Speaking of the browser, Tails ships a version of Iceweasel (Debian's rebranding of Firefox), with the patches from the Tor Browser Bundle applied and several security and anonymity extensions installed. In version 1.0, the browser is Iceweasel 24.5. All of the usual caveats about the limitations of Tor and unintentionally sacrificing one's anonymity (through logging in to online accounts or installing unsafe browser add-ons) still apply, of course, but the Tails documentation does a good job of explaining them. The other Internet applications provided include Claws Mail (with GnuPG support), Pidgin (with off-the-record messaging support), the collaborative text editor Gobby, and the I2P overlay-network tool.

In addition, there is a large collection of encryption and security utilities included, from common offerings like the KeePassX password manager to less-well-known programs like Shamir's Secret Sharing Scheme (SSSS). A plaintext "secret" can be fed into SSSS to be split into several encrypted chunks that can be distributed separately; the secret can then be unlocked only by re-combining the chunks. Finally, a set of common desktop applications is included (such as GIMP and Apache OpenOffice), so that Tails users can actually work with real documents.

In a nice move, the installed applications also include tools necessary for scanning and ripping audio CDs, not just file editors. Beyond the actual selection of applications, Tails also offers several nice touches that demonstrate the project's attention to detail. For example, it changes the MAC addresses reported for the system's network adapters, to guard against that information being used to identify the physical computer used. One of the functional changes in the 1.0 release is that Tails now does this MAC disguising by default. There is also a boot-time option to further obscure the nature of the system with a Windows camouflage mode that visually mimics a Windows XP desktop, and an onscreen virtual keyboard is provided to protect against hardware keylogging attacks.

Despite the fact that Tails is geared toward usage as a live distribution, the distribution can be configured to use persistent storage, and can be customized with additional applications. Clearly there is value to be found in these options, since the anonymity and security features do not strictly require amnesiac behavior. But a Tails image installed on flash storage can also be upgraded in place when there is a new release, without using persistent storage.

Tails gained a lot of press coverage in the past year when NSA whistleblower Edward Snowden was reported to have used the distribution—and, evidently, to have used it to successfully remain beyond the grasp of those people not fond of his whistleblowing. In part, the 1.0 release is an acknowledgment that Tails has reached prime time, even though it has been a reliable option for several years.
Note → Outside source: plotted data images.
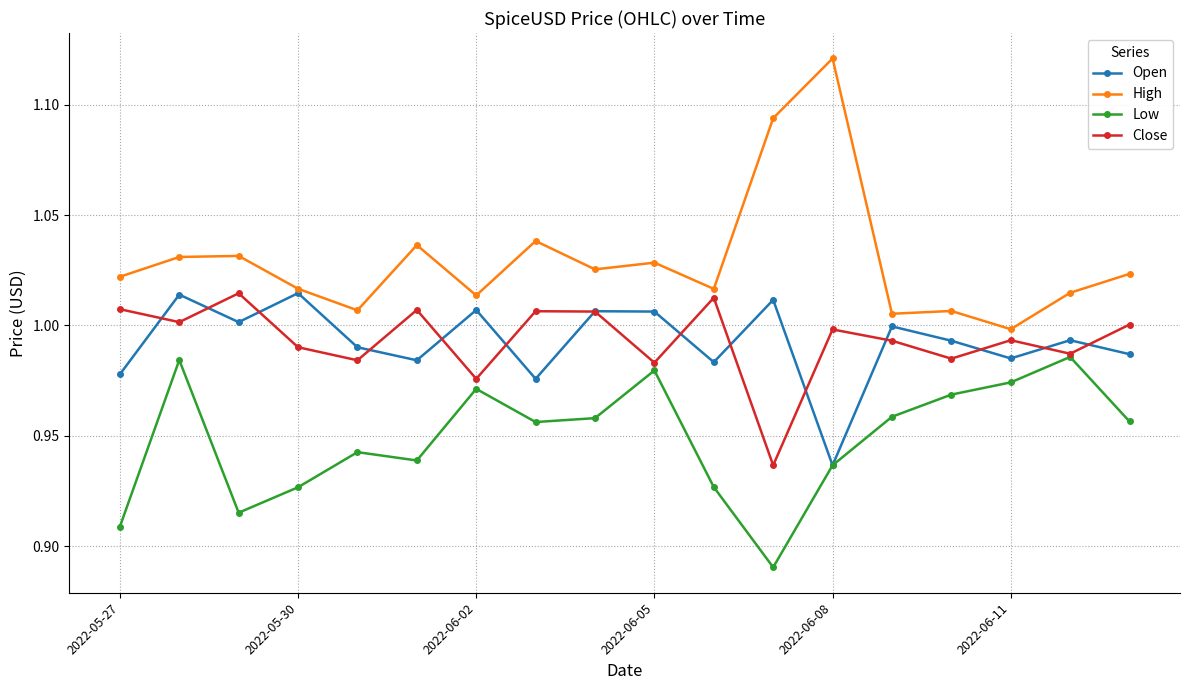

What are all the series names shown in the legend?

Open, High, Low, Close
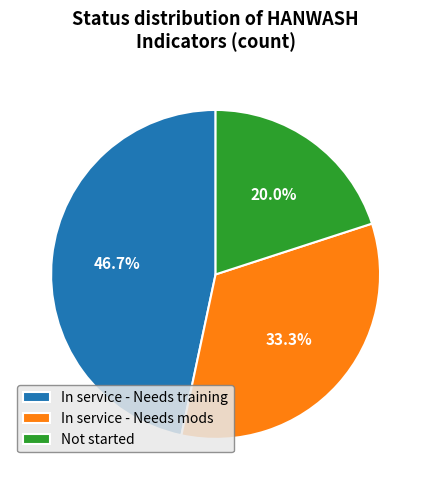

Count the number of slices in the pie.

3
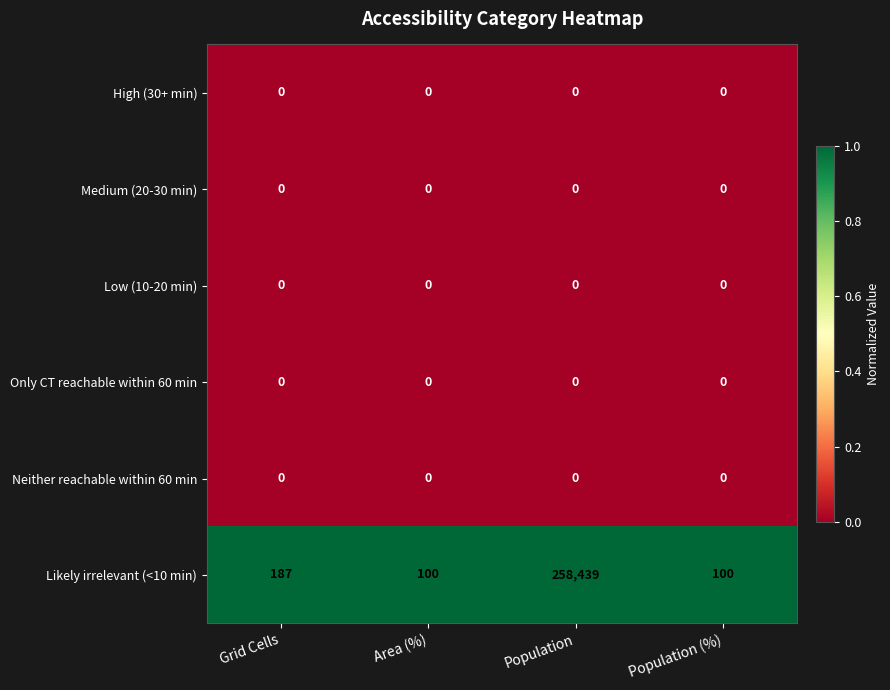

The Only CT reachable within 60 min series shows 0 at Population (%). True or false?

True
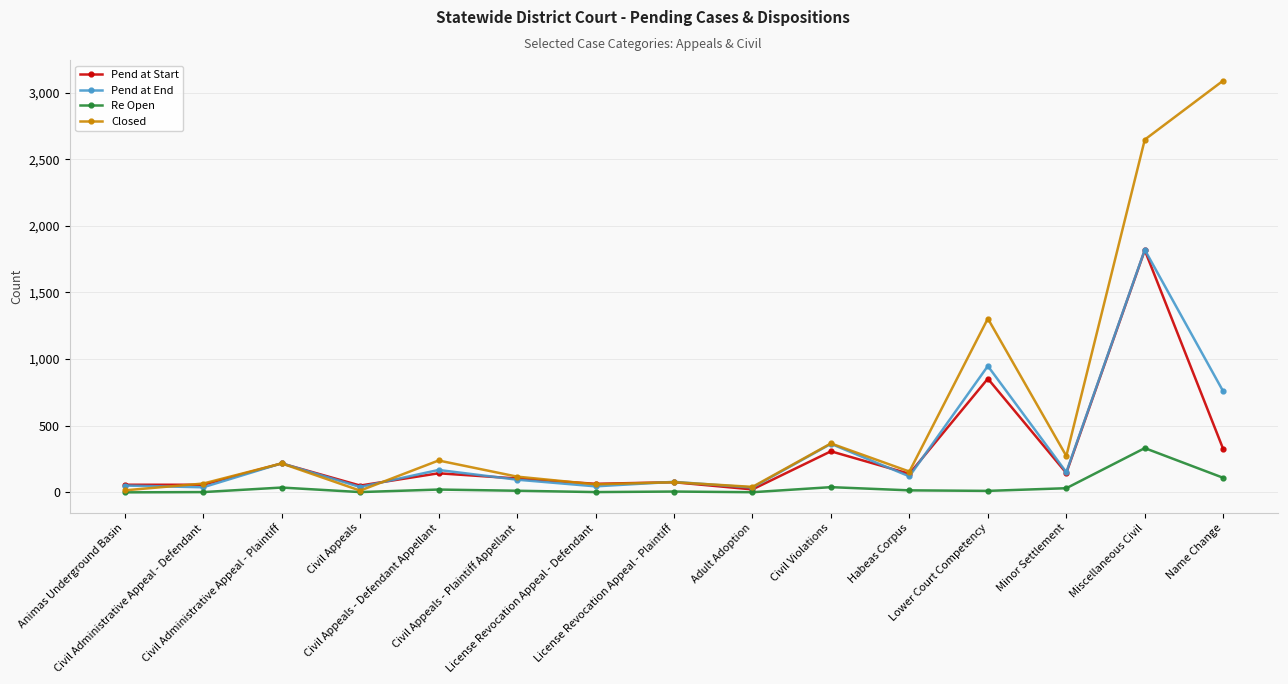

What is the highest value of the Pend at End series?

1820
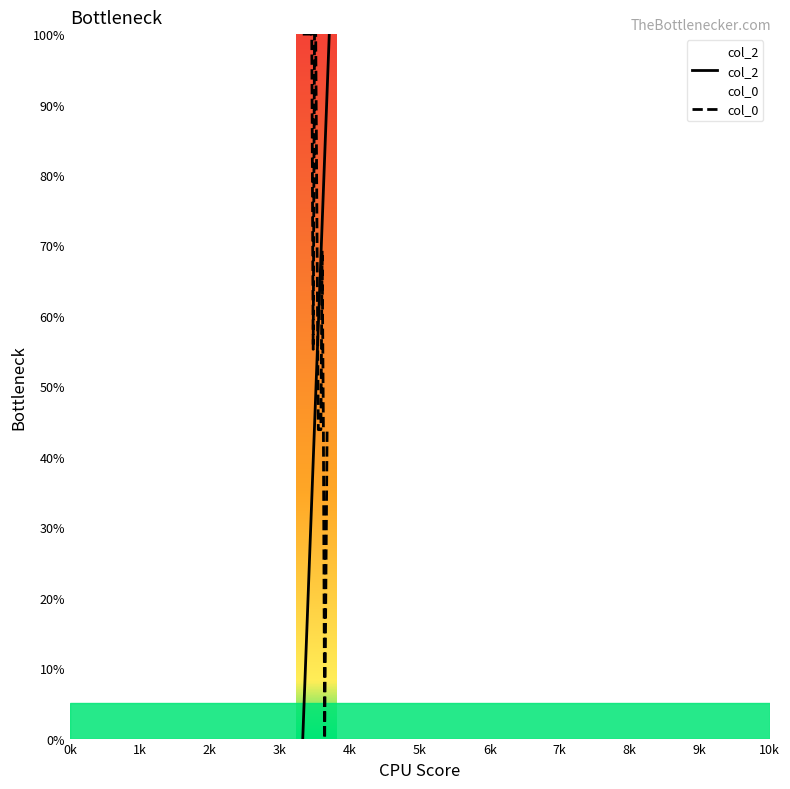

What is the difference between the maximum and minimum values in the col_0 series?

100.0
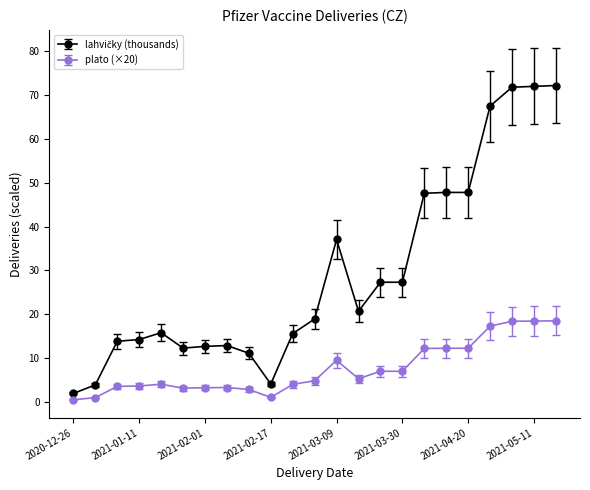

At how many categories does at least one series exceed 58?

4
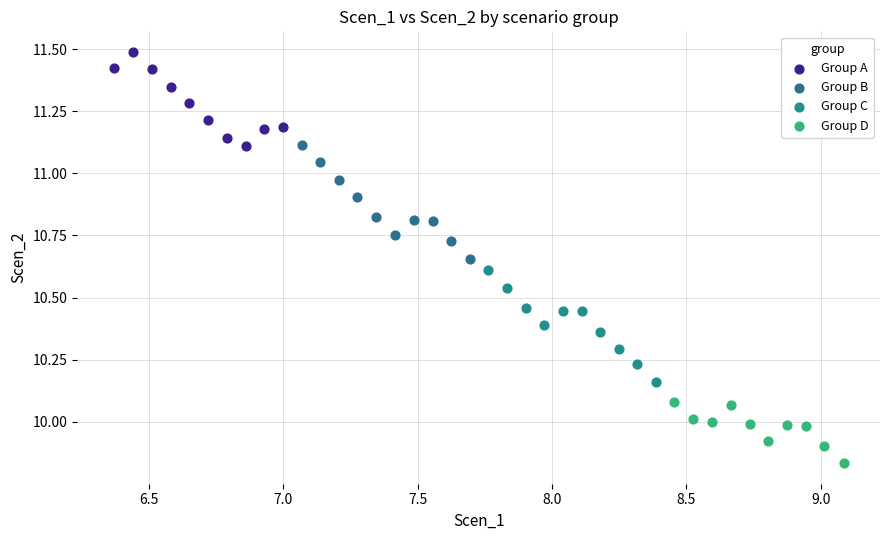

What are all the series names shown in the legend?

Group A, Group B, Group C, Group D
The 1.0 release announcement notes that Tails is by no means finished with its development work. An update is scheduled for June that will be built on Debian "wheezy" (thus refreshing a lot of packages). The project is also hard at work on some other initiatives, such as a way to sanitize the metadata stored in files saved by Tails applications, using the Metadata anonymisation toolkit. Further out, the project is planning to eventually release its own same-day security updates and to sandbox critical applications. Creating a secure and anonymous operating system, it seems, is work that will never be done.